■ Objective 1 ■
Return the passage of the mesh optimization post starting at "The solver interface" and ending at "v$ (VecSet(r, cost).)", copied word for word.
■ Objective 2 ■
For each statement below, answer yes or no according to the mesh optimization post, and quote the words that decide it.
(a) The paper suggests using an L-BFGS solver.
(b) The output vector for the residual values has a different cardinality from the input vector.
(c) The paper's cost function sums over the edges of the mesh.
■ Objective 3 ■
In the mesh optimization post, which library does the author want to use for the calculations?

## Begin Selected passage

I want to optimize the vertex positions in a mesh, with a given cost function on the associated triangles. The paper gives a cost function, which evaluates to an real number by using a sum over the triangles in the mesh, which connect the vertices to a valid simplical complex. They suggest to use a L-BFGS solver and i want to use PETSc to for the calculations.

The solver interface for L-BFGS (and some other algorithms) in PETSc gets a vector with the current values and has a pointer to a output vector for the residual values, with the same cardinality.

How do i design the cost function and the residual vector based on the cost function to evaluate the cost of vertex positions based on the resulting triangles?

i filled the f vector like this: $[v_1^x, v_1^y, v_1^z, \dots, v_N^x, v_N^y, v_N^z]$.

What do it put in the vector returned to get a good solution? I tried ...

  • all the same: $\text{cost}(v) \equiv cost \in \mathbb{R}\ \forall v$ (VecSet(r, cost).)

## End Selected passage
## Begin Data segment

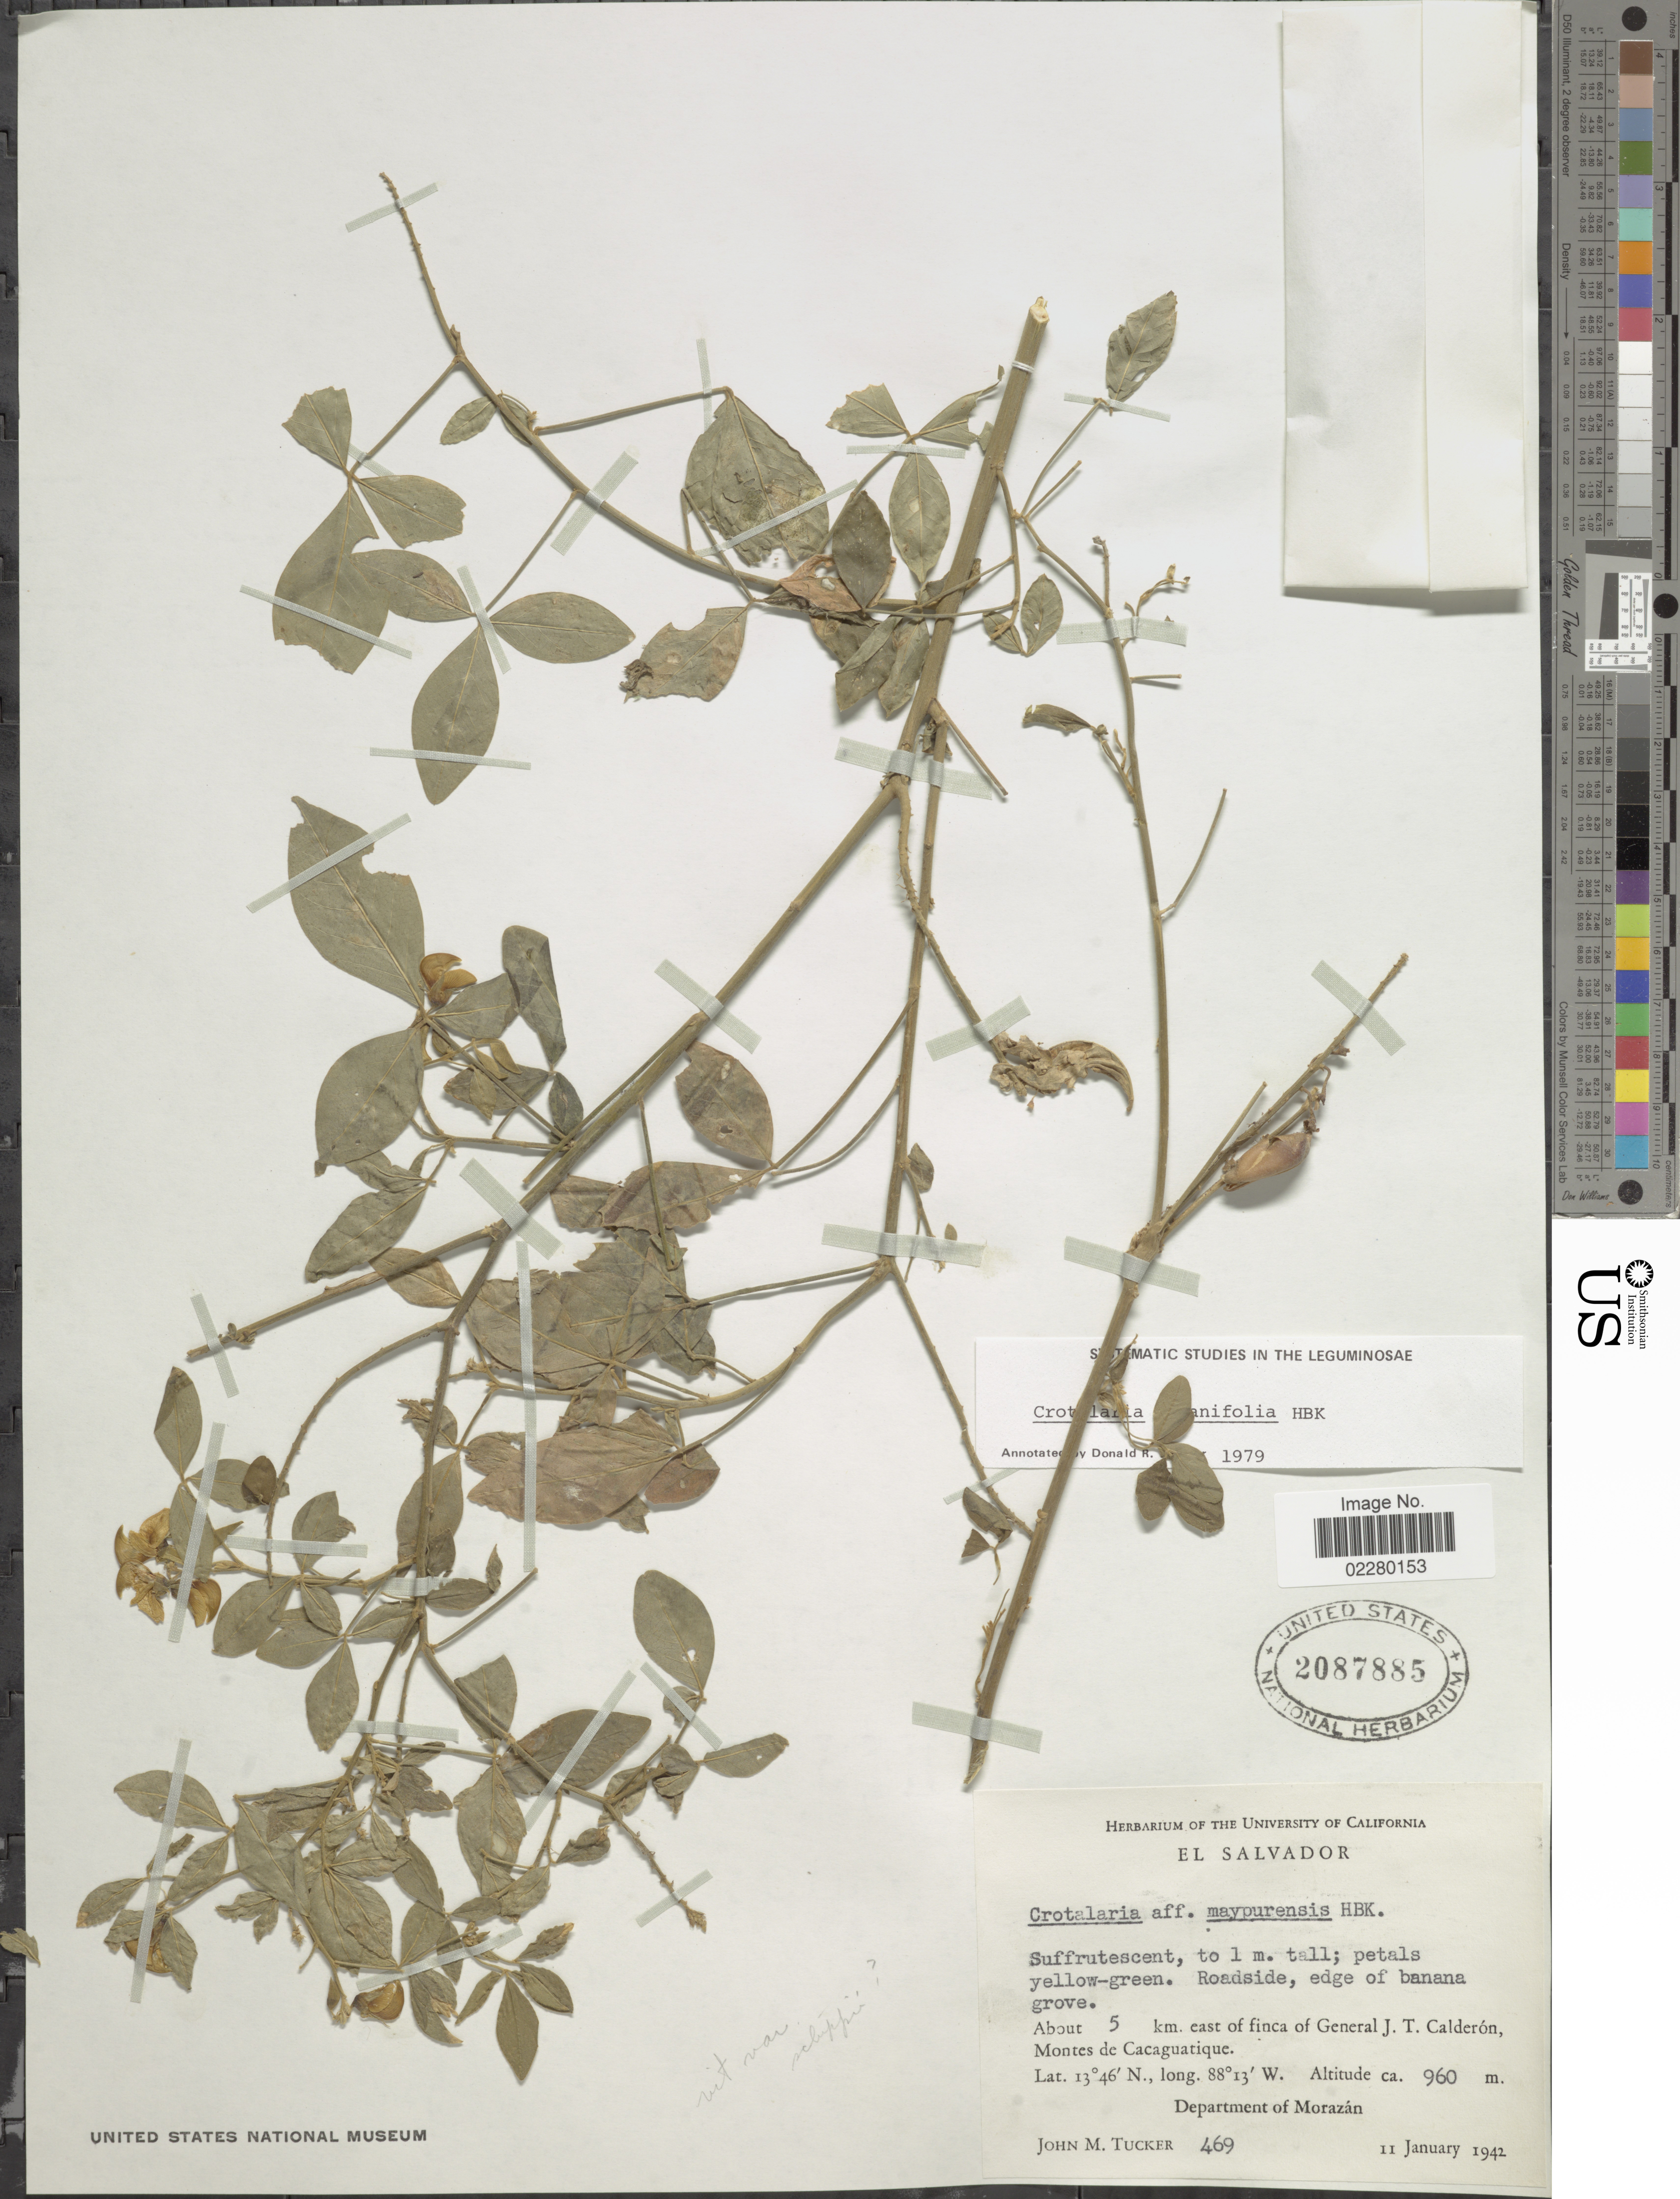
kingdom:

## End Data segment

■ Full answer 1 ■
The solver interface for L-BFGS (and some other algorithms) in PETSc gets a vector with the current values and has a pointer to a output vector for the residual values, with the same cardinality.

How do i design the cost function and the residual vector based on the cost function to evaluate the cost of vertex positions based on the resulting triangles?

i filled the f vector like this: $[v_1^x, v_1^y, v_1^z, \dots, v_N^x, v_N^y, v_N^z]$.

What do it put in the vector returned to get a good solution? I tried ...

  • all the same: $\text{cost}(v) \equiv cost \in \mathbb{R}\ \forall v$ (VecSet(r, cost).)

■ Full answer 2 ■
(a) Yes: "They suggest to use a L-BFGS solver"
(b) No: "with the same cardinality"
(c) No: "a sum over the triangles in the mesh"

■ Full answer 3 ■
PETSc.